Avoidance of uncertainty only leads to suboptimal decisions and a failure to revisit decisions once they are made.

If one wanted to avoid Bayesian methods at all costs, then presenting the p-value and compatibility interval (aka confidence interval) while de-emphasizing the point estimate, and letting the decision maker use these for decision making, is recommended. What the frequentist statistician should spend her time doing in that case is explaining the various statistical ramifications of making decisions on their basis.

I’m in agreement with you on Bayesian methods.

A few questions:

First question. Consider the plot below. For the average person would you consider that it is equally difficult to remember 1) the order of scenarios in terms of their risk, and 2) that HEAF are estimated to have high risk, DJCB are estimated to have medium risk and GLIK are estimated to low risk.

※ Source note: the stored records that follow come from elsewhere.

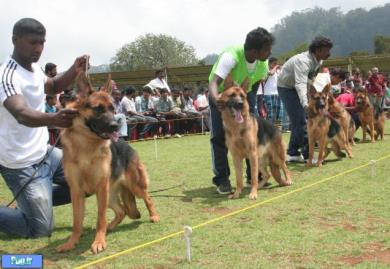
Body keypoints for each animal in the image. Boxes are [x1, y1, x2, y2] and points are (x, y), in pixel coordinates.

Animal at [56, 71, 158, 253]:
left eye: (112, 108)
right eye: (98, 109)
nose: (115, 126)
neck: (85, 146)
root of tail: (127, 145)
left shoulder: (101, 188)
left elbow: (100, 217)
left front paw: (99, 241)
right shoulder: (76, 191)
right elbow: (76, 221)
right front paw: (72, 242)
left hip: (134, 186)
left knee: (148, 198)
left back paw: (153, 216)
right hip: (110, 196)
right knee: (122, 210)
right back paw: (112, 226)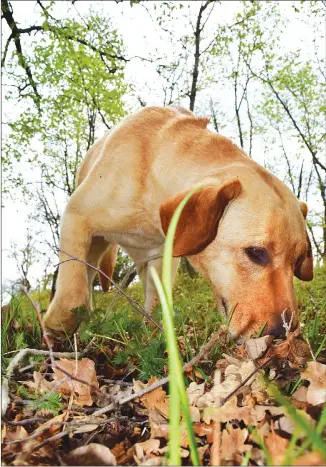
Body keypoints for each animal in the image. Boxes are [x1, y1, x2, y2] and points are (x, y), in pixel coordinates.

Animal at [43, 106, 314, 340]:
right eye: (257, 253)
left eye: (298, 261)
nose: (284, 333)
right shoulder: (76, 216)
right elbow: (72, 294)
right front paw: (57, 327)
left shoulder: (164, 256)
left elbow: (157, 301)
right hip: (96, 243)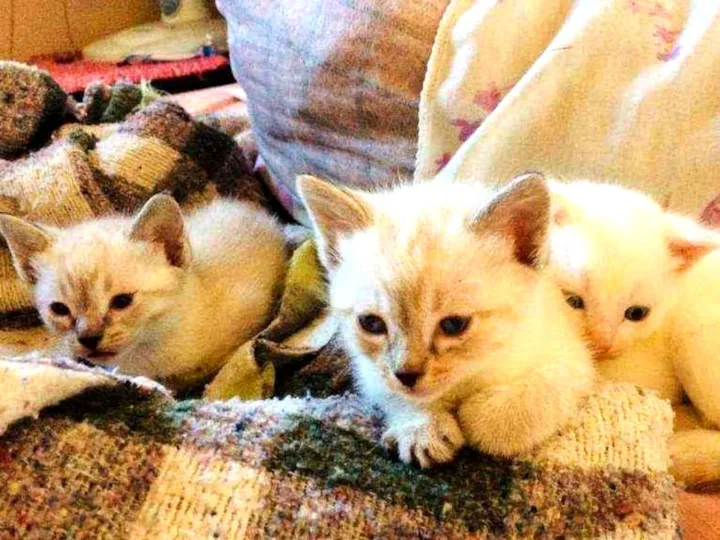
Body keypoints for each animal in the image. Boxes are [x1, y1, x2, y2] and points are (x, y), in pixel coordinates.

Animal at [297, 173, 595, 467]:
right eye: (371, 323)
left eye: (454, 325)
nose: (406, 375)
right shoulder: (371, 372)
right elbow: (393, 393)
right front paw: (421, 428)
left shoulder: (571, 357)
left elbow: (538, 394)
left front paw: (477, 417)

If not we may disagree on whether discretization is a way to approximately remember results. If so then we would agree that discretization is a tool to approximately remember results.

image

Next question. Do you think the average person always fully remembers results (such as the ordering of all scenarios in the plot) after reading a publication or report when they go about making decisions? I would suggest that they remember some simplification (or don’t remember anything at all). Is it our role to consider what they will likely remember?

Final question. If we offer some simplification (approximation) of the results. Would they be more likely to remember something as opposed to nothing?

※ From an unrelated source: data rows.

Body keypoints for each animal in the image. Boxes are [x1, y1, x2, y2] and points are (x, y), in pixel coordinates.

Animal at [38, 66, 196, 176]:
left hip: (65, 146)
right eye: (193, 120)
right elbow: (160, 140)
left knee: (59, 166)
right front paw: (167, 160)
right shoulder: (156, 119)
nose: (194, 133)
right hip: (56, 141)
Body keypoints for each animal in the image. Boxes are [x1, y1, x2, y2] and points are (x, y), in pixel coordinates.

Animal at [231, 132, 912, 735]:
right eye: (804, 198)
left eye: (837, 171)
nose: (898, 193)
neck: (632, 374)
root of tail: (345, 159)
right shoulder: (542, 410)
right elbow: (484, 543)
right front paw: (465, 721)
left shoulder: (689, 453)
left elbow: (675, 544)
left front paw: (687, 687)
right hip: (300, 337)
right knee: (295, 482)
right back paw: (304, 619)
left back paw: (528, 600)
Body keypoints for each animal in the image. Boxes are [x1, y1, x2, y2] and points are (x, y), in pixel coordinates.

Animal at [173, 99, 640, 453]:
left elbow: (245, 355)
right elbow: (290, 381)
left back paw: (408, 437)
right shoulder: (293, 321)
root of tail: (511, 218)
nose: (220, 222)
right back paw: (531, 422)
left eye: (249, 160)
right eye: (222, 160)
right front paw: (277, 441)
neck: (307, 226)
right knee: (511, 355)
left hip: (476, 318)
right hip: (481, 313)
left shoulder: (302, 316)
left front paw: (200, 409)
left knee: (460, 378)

So I get your point about avoidance of uncertainty leads to suboptimal decision making. I’m not suggesting not reporting uncertainties. I’m suggesting offering a simplification/grouping of results to help remember the main points. This absolutely could be dangerous (people forget the discussion you gave to uncertainty; people make use of a suboptimal discretization), but also considering if there is merit to doing this in any situation (e.g., explaining results to a child).

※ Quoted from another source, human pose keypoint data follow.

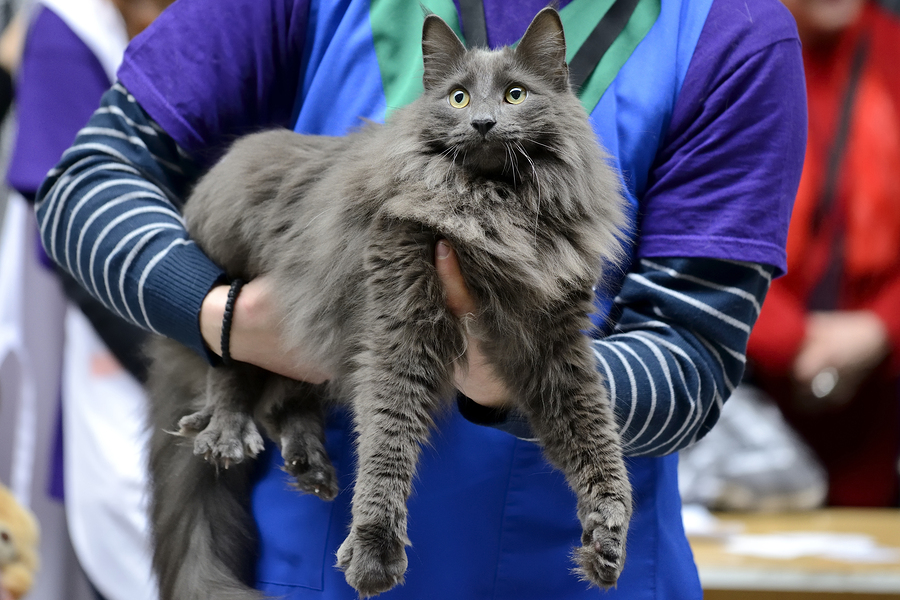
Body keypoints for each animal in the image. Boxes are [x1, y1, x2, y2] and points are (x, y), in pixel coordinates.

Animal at [146, 7, 632, 596]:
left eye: (515, 95)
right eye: (459, 98)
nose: (484, 123)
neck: (494, 204)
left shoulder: (556, 338)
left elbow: (593, 432)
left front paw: (607, 532)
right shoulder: (401, 317)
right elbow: (388, 433)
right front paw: (374, 545)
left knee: (285, 400)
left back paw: (309, 463)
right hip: (236, 266)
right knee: (230, 364)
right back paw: (228, 431)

I am wondering if there is a balance between a) simplification of results and b) egregious miscommunication / misinterpretation of results?

Your premise is incorrect. Think of baseball. Are batting averages categorized?

Great discussion on this Frank, thanks for your very helpful thoughts.

Not sure if this is what you were saying, but it isn’t the statistician’s job to decide what way of looking at the results is going to be the most helpful for remembering them. If it is important enough, the results will be remembered in full. Same goes for decision making. If you don’t have the cost function, it is not your job to guess at it.

I was suggesting that categorizing could help with memory, but I think you are suggesting that is where the premise is wrong?

How human memory works is not the key point here, although I question that arbitrary categorization helps memory in a helpful way. The statistician’s job is not to create something that can be optimally remembered. It is to create something that optimally represents what we know about the underlying reality. The incorrect (IMHO) premise is that categorization is really needed here. If it were, people would just have remembered categories of batting averages and not player’s individual batting averages.